YOUR INSTRUCTIONS → Because the copy must hold no pictures, return the data below with all of its words intact.
(EXERCISE INPUTS)
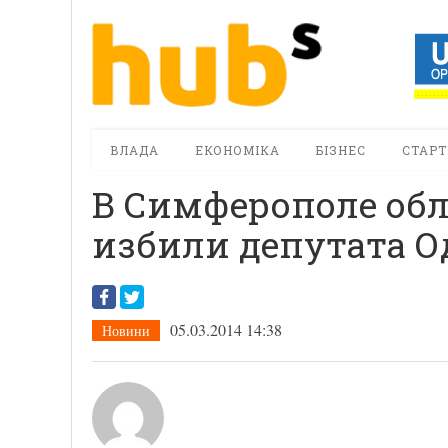
ВЛАДА
ЕКОНОМІКА
БІЗНЕС
СТАРТ
В Симферополе обл
избили депутата О
05.03.2014 14:38
Новини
(End EXERCISE INPUTS)
ANSWER →
ВЛАДА
ЕКОНОМІКА
БІЗНЕС
СТАРТ
В Симферополе обл
избили депутата О
05.03.2014 14:38
Новини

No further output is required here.